Ricky Gervais has a talent for pointing out the ludicrousness of everyday situations. In the original version of The Office , he took the familiar misery of a dull 9-5 to award-wining comedic heights. In The Invention Of Lying, he used humor to make his audience take a good, hard look at how many times they tell casual falsehoods in the course of their day. And in the Netflix Original movie Special Correspondents, Gervais targets the 24 hour news cycle. Gervais wrote the script for the satire and stars alongside Eric Bana. The two play an ethically challenged journalistic team who are supposed to be embedded in Ecuador but end up faking their radio broadcasts from a cozy Manhattan apartment when they hit a travel snag. The movie sends up the culture's obsession with info-tainment, but did Gervais borrow from someone's real experience for the script? Is Special Correspondents based on a true story?
The Netflix movie is a wholly fictional story, but it is an adaptation. Gervais said to The Guardian that he "de-Frenched" the screenplay of the original version, Envoyés très spéciaux. The French film was released in 2009 and starred Gérard Jugnot and Gérard Lanvin as the dishonest pair. In both movies, the lies compound to protect the journalists' secret: that they are not in the warzone where they claim to be. The French correspondents fake their dispatches from Iraq. Sound man Ian (Gervais) and reporter Frank (Bana) fool the world into believing that they're in the middle of a violent revolution in Ecuador.

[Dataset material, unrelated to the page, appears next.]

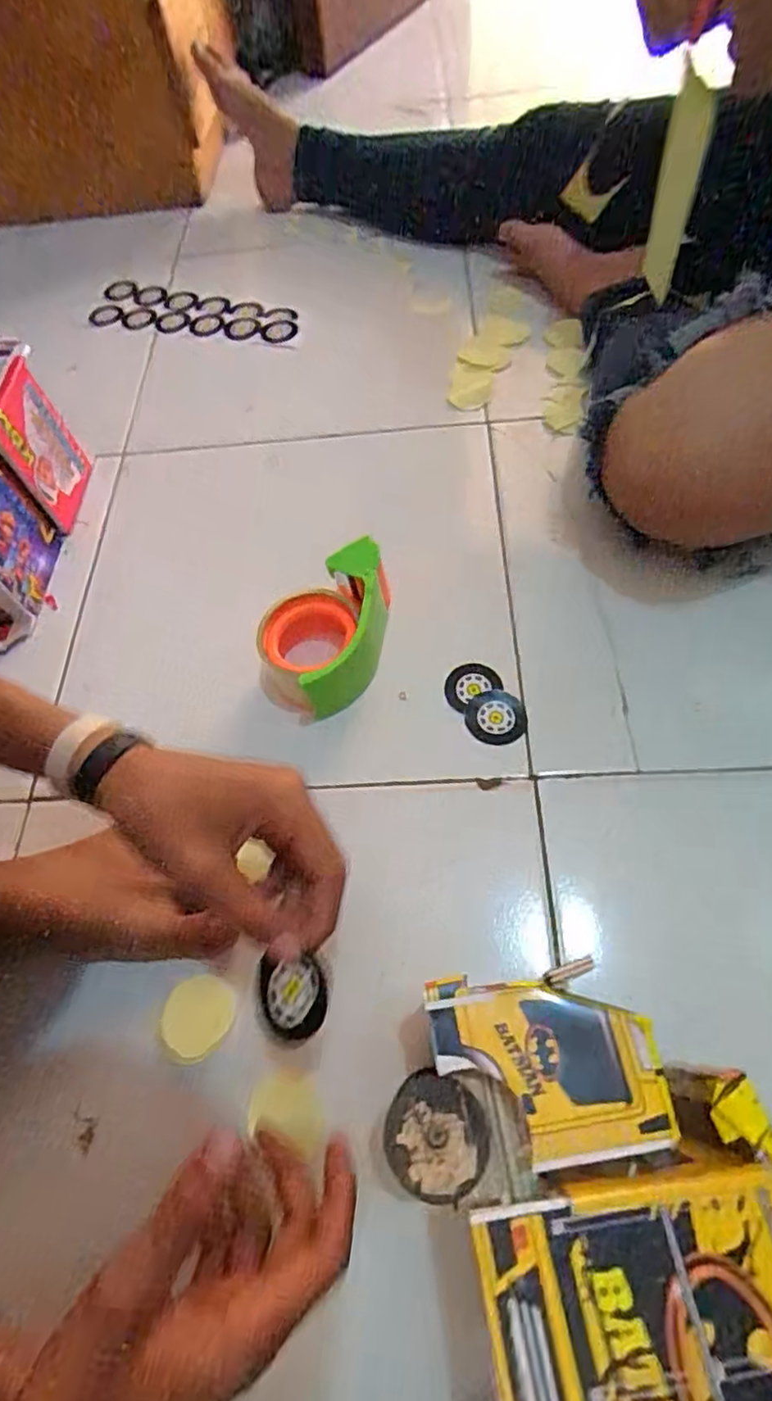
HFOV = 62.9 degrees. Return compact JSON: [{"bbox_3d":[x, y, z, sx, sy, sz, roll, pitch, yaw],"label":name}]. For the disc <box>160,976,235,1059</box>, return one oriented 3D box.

The set-up is reminiscent of political satires that have come before. In Wag The Dog, the U.S. government fakes a war to steer an election. In Bob Roberts, a divisive and under-qualified candidate games the system to become a front-runner for President. And I can't forget to mention The Interview, the movie that ensured that Seth Rogen and James Franco would never, ever be welcomed into North Korea. But that's to be expected when you make a stoner comedy about assassinating an actual, living dictator.
In this new satire, Frank and Ian's scheme spins out of control as the public becomes fascinated with their "heroic" story. There's plenty of funny material to be mined from the media's tendency to deify individuals in order to increase ratings and in its audience's morbid fixation on observing death and destruction from the safety of their own cushy lives. But Gervais is also interested in what drives his main characters; what kind of men would even consider attempting this kind of stunt? Gervais told The Guardian:
Everything I do is somehow rooted in humanity. It’s always about people, it’s always about ego, it’s always about desperation. It’s quite existential. You know, "Am I leading a good life?" That might be because I’m an atheist and I think this is all we’ve got, so you better be nice. And have fun.
"Ego" and "desperation" are two feasible reasons why two men with something to prove would rather place their bets on a massive case of fraud than admit that they screwed up. In that way, Special Correspondents is closer to real life than media professionals and watchers would like to admit.